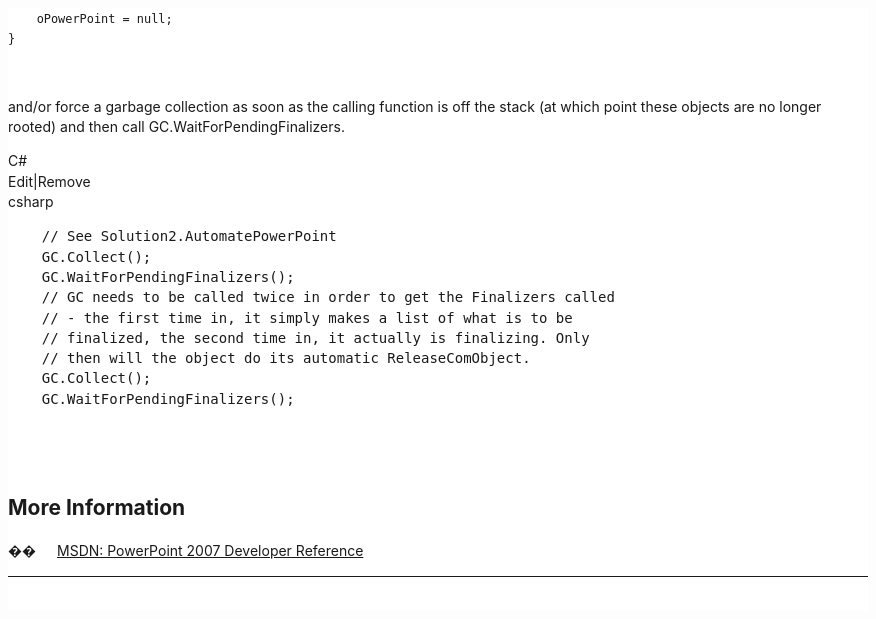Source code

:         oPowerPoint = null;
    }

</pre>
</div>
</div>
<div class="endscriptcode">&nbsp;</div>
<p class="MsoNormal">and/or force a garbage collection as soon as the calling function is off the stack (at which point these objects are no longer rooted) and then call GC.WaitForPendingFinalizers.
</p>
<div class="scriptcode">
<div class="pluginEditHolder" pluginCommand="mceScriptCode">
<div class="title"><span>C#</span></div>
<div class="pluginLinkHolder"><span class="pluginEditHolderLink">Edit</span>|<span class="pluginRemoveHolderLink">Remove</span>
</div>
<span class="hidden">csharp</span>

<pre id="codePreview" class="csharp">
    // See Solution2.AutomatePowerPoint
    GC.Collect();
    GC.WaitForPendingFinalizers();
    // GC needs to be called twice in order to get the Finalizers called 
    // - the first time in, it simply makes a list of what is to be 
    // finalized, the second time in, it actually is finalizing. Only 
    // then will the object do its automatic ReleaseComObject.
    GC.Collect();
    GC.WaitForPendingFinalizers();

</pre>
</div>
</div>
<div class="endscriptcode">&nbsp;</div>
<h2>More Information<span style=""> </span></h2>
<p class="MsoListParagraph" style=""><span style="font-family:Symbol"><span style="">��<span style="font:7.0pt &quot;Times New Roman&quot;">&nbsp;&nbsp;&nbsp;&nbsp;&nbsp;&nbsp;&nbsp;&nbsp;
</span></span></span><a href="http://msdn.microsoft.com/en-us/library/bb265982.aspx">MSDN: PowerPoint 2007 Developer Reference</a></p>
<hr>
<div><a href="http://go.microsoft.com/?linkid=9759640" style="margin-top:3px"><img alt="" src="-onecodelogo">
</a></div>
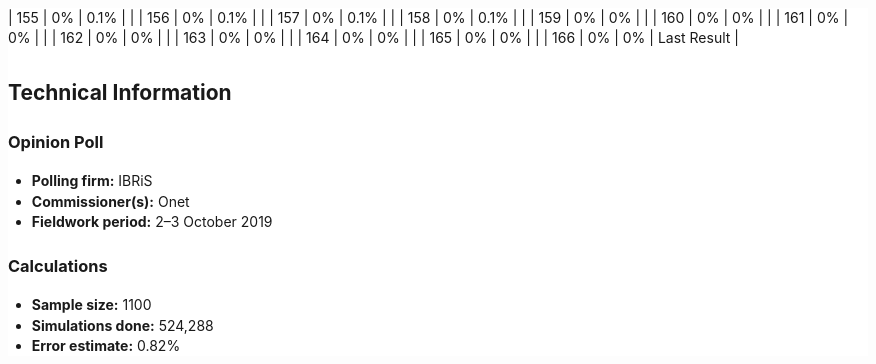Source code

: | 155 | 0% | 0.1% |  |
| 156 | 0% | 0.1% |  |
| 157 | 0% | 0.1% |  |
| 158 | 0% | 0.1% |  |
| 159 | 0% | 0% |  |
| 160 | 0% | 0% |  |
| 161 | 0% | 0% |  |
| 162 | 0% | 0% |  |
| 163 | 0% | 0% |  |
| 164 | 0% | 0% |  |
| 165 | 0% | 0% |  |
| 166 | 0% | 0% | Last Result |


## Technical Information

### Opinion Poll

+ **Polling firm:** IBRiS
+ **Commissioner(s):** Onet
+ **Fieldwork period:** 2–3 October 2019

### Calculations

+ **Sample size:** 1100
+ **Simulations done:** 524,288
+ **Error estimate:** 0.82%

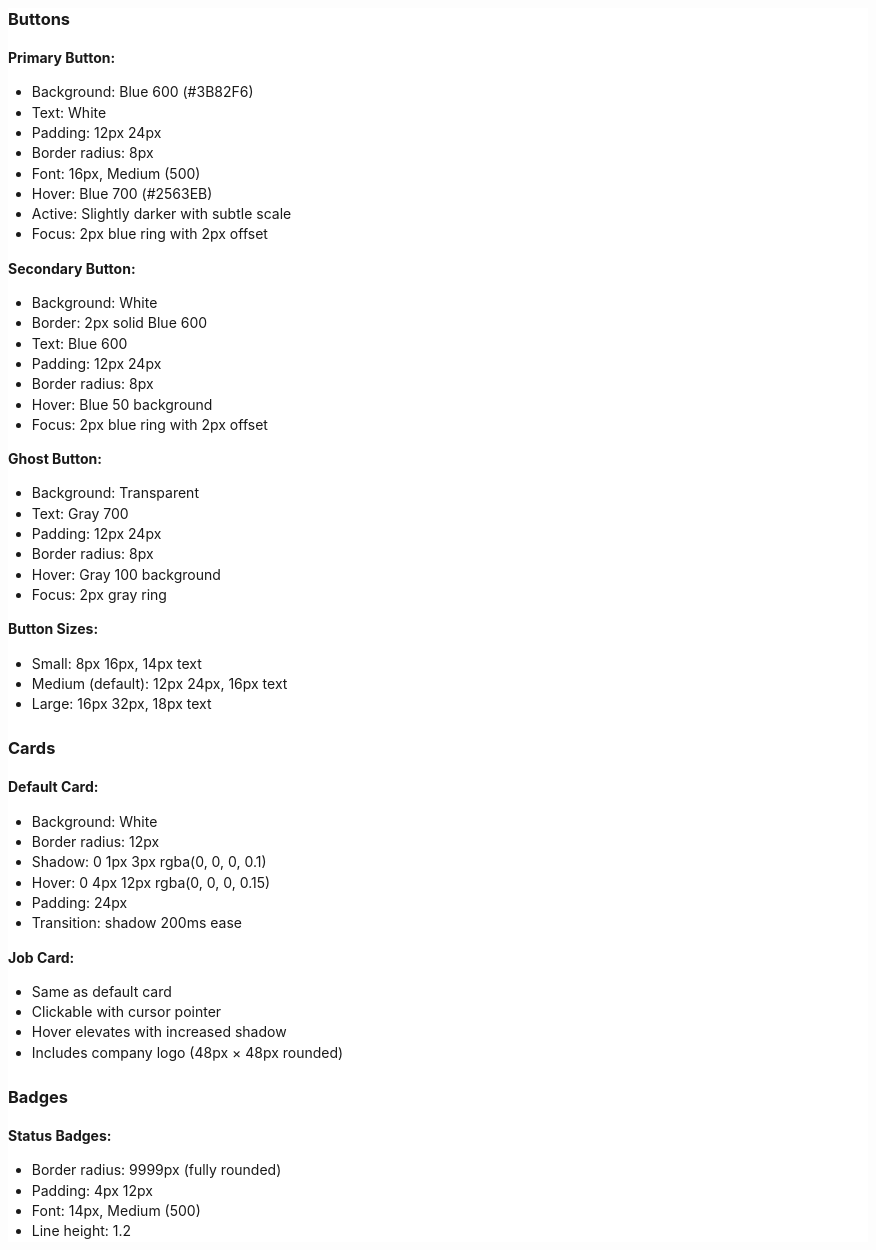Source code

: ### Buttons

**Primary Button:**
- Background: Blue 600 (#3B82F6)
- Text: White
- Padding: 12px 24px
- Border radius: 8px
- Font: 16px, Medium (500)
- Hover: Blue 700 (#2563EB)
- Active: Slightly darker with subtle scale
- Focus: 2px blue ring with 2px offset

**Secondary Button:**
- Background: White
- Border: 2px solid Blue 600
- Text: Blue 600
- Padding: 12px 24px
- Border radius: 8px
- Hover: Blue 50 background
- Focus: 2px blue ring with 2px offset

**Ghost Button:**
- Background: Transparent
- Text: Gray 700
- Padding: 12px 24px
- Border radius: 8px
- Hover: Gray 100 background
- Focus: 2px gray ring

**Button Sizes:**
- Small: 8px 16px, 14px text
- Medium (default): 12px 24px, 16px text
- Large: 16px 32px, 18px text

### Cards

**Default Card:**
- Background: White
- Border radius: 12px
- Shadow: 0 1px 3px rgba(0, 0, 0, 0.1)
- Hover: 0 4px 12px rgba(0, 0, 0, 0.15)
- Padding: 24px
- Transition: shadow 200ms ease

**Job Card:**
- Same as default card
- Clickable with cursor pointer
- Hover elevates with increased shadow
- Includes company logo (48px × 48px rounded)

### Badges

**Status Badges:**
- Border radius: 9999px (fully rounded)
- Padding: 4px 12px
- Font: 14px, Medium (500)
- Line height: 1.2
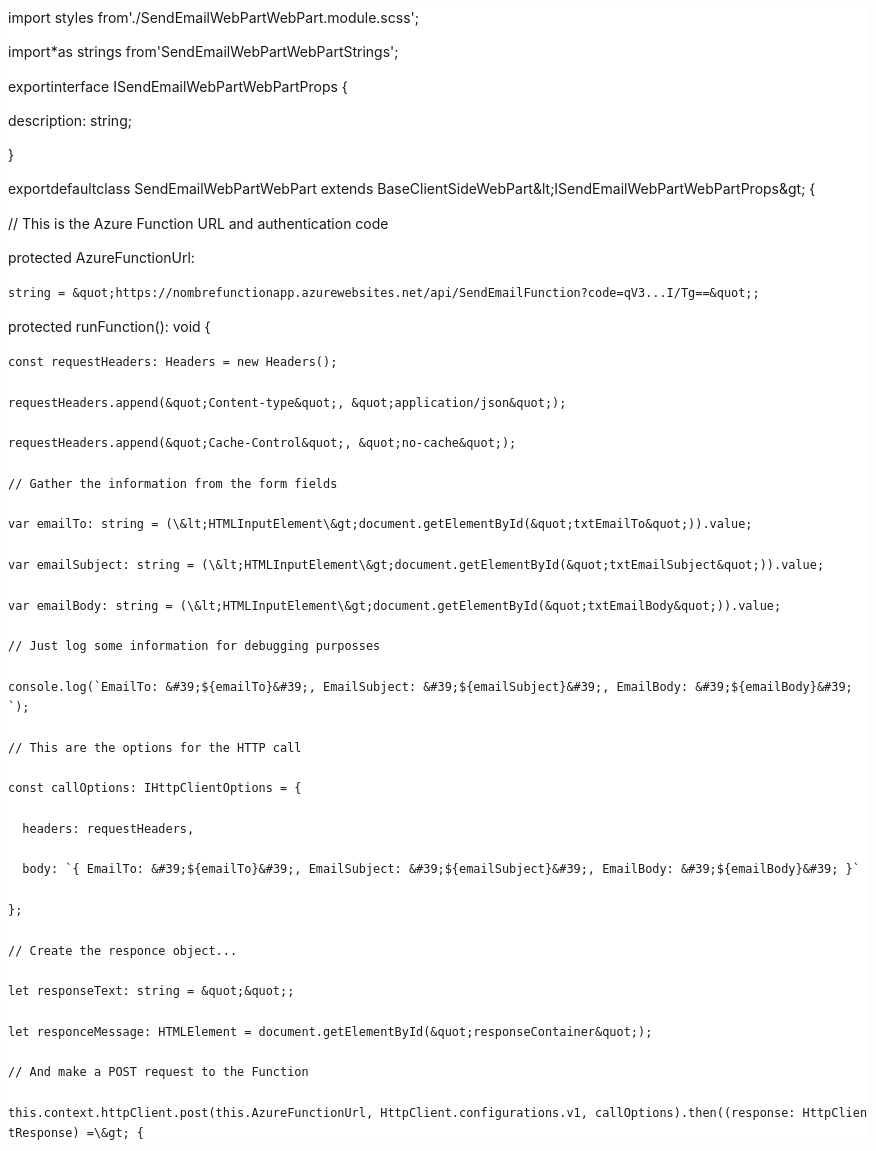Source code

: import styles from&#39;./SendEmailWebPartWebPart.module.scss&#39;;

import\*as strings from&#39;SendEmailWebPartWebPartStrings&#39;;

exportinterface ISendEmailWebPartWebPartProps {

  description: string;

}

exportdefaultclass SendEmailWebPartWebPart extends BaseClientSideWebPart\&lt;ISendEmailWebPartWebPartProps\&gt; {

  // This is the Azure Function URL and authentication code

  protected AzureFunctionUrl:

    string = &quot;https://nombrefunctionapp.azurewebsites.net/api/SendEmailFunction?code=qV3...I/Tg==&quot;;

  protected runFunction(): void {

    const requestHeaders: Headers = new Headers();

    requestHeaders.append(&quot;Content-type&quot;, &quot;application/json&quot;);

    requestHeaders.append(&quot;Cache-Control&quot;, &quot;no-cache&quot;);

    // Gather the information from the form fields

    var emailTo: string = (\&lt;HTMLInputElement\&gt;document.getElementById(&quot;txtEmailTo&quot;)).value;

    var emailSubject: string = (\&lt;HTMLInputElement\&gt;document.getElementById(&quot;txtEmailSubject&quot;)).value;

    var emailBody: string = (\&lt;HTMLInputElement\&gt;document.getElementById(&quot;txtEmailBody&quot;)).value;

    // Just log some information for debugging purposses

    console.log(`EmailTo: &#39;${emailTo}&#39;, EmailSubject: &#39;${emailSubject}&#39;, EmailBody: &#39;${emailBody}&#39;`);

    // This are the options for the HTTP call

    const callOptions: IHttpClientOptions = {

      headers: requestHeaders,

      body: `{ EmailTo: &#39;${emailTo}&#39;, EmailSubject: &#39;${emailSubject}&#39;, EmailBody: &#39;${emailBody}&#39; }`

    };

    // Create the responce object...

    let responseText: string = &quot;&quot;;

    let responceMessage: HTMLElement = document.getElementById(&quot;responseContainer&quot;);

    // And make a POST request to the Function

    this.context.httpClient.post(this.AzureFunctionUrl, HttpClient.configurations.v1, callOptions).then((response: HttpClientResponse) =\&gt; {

TASK TO CARRY OUT => The records above should be repeated exactly, with every picture omitted.

EXERCISE SOLUTION =>
Source code

:         oPowerPoint = null;
    }

</pre>
</div>
</div>
<div class="endscriptcode">&nbsp;</div>
<p class="MsoNormal">and/or force a garbage collection as soon as the calling function is off the stack (at which point these objects are no longer rooted) and then call GC.WaitForPendingFinalizers.
</p>
<div class="scriptcode">
<div class="pluginEditHolder" pluginCommand="mceScriptCode">
<div class="title"><span>C#</span></div>
<div class="pluginLinkHolder"><span class="pluginEditHolderLink">Edit</span>|<span class="pluginRemoveHolderLink">Remove</span>
</div>
<span class="hidden">csharp</span>

<pre id="codePreview" class="csharp">
    // See Solution2.AutomatePowerPoint
    GC.Collect();
    GC.WaitForPendingFinalizers();
    // GC needs to be called twice in order to get the Finalizers called 
    // - the first time in, it simply makes a list of what is to be 
    // finalized, the second time in, it actually is finalizing. Only 
    // then will the object do its automatic ReleaseComObject.
    GC.Collect();
    GC.WaitForPendingFinalizers();

</pre>
</div>
</div>
<div class="endscriptcode">&nbsp;</div>
<h2>More Information<span style=""> </span></h2>
<p class="MsoListParagraph" style=""><span style="font-family:Symbol"><span style="">��<span style="font:7.0pt &quot;Times New Roman&quot;">&nbsp;&nbsp;&nbsp;&nbsp;&nbsp;&nbsp;&nbsp;&nbsp;
</span></span></span><a href="http://msdn.microsoft.com/en-us/library/bb265982.aspx">MSDN: PowerPoint 2007 Developer Reference</a></p>
<hr>
<div><a href="http://go.microsoft.com/?linkid=9759640" style="margin-top:3px"><img alt="" src="-onecodelogo">
</a></div>
Source code

: | 155 | 0% | 0.1% |  |
| 156 | 0% | 0.1% |  |
| 157 | 0% | 0.1% |  |
| 158 | 0% | 0.1% |  |
| 159 | 0% | 0% |  |
| 160 | 0% | 0% |  |
| 161 | 0% | 0% |  |
| 162 | 0% | 0% |  |
| 163 | 0% | 0% |  |
| 164 | 0% | 0% |  |
| 165 | 0% | 0% |  |
| 166 | 0% | 0% | Last Result |


## Technical Information

### Opinion Poll

+ **Polling firm:** IBRiS
+ **Commissioner(s):** Onet
+ **Fieldwork period:** 2–3 October 2019

### Calculations

+ **Sample size:** 1100
+ **Simulations done:** 524,288
+ **Error estimate:** 0.82%

Source code

: ### Buttons

**Primary Button:**
- Background: Blue 600 (#3B82F6)
- Text: White
- Padding: 12px 24px
- Border radius: 8px
- Font: 16px, Medium (500)
- Hover: Blue 700 (#2563EB)
- Active: Slightly darker with subtle scale
- Focus: 2px blue ring with 2px offset

**Secondary Button:**
- Background: White
- Border: 2px solid Blue 600
- Text: Blue 600
- Padding: 12px 24px
- Border radius: 8px
- Hover: Blue 50 background
- Focus: 2px blue ring with 2px offset

**Ghost Button:**
- Background: Transparent
- Text: Gray 700
- Padding: 12px 24px
- Border radius: 8px
- Hover: Gray 100 background
- Focus: 2px gray ring

**Button Sizes:**
- Small: 8px 16px, 14px text
- Medium (default): 12px 24px, 16px text
- Large: 16px 32px, 18px text

### Cards

**Default Card:**
- Background: White
- Border radius: 12px
- Shadow: 0 1px 3px rgba(0, 0, 0, 0.1)
- Hover: 0 4px 12px rgba(0, 0, 0, 0.15)
- Padding: 24px
- Transition: shadow 200ms ease

**Job Card:**
- Same as default card
- Clickable with cursor pointer
- Hover elevates with increased shadow
- Includes company logo (48px × 48px rounded)

### Badges

**Status Badges:**
- Border radius: 9999px (fully rounded)
- Padding: 4px 12px
- Font: 14px, Medium (500)
- Line height: 1.2
Source code

: import styles from&#39;./SendEmailWebPartWebPart.module.scss&#39;;

import\*as strings from&#39;SendEmailWebPartWebPartStrings&#39;;

exportinterface ISendEmailWebPartWebPartProps {

  description: string;

}

exportdefaultclass SendEmailWebPartWebPart extends BaseClientSideWebPart\&lt;ISendEmailWebPartWebPartProps\&gt; {

  // This is the Azure Function URL and authentication code

  protected AzureFunctionUrl:

    string = &quot;https://nombrefunctionapp.azurewebsites.net/api/SendEmailFunction?code=qV3...I/Tg==&quot;;

  protected runFunction(): void {

    const requestHeaders: Headers = new Headers();

    requestHeaders.append(&quot;Content-type&quot;, &quot;application/json&quot;);

    requestHeaders.append(&quot;Cache-Control&quot;, &quot;no-cache&quot;);

    // Gather the information from the form fields

    var emailTo: string = (\&lt;HTMLInputElement\&gt;document.getElementById(&quot;txtEmailTo&quot;)).value;

    var emailSubject: string = (\&lt;HTMLInputElement\&gt;document.getElementById(&quot;txtEmailSubject&quot;)).value;

    var emailBody: string = (\&lt;HTMLInputElement\&gt;document.getElementById(&quot;txtEmailBody&quot;)).value;

    // Just log some information for debugging purposses

    console.log(`EmailTo: &#39;${emailTo}&#39;, EmailSubject: &#39;${emailSubject}&#39;, EmailBody: &#39;${emailBody}&#39;`);

    // This are the options for the HTTP call

    const callOptions: IHttpClientOptions = {

      headers: requestHeaders,

      body: `{ EmailTo: &#39;${emailTo}&#39;, EmailSubject: &#39;${emailSubject}&#39;, EmailBody: &#39;${emailBody}&#39; }`

    };

    // Create the responce object...

    let responseText: string = &quot;&quot;;

    let responceMessage: HTMLElement = document.getElementById(&quot;responseContainer&quot;);

    // And make a POST request to the Function

    this.context.httpClient.post(this.AzureFunctionUrl, HttpClient.configurations.v1, callOptions).then((response: HttpClientResponse) =\&gt; {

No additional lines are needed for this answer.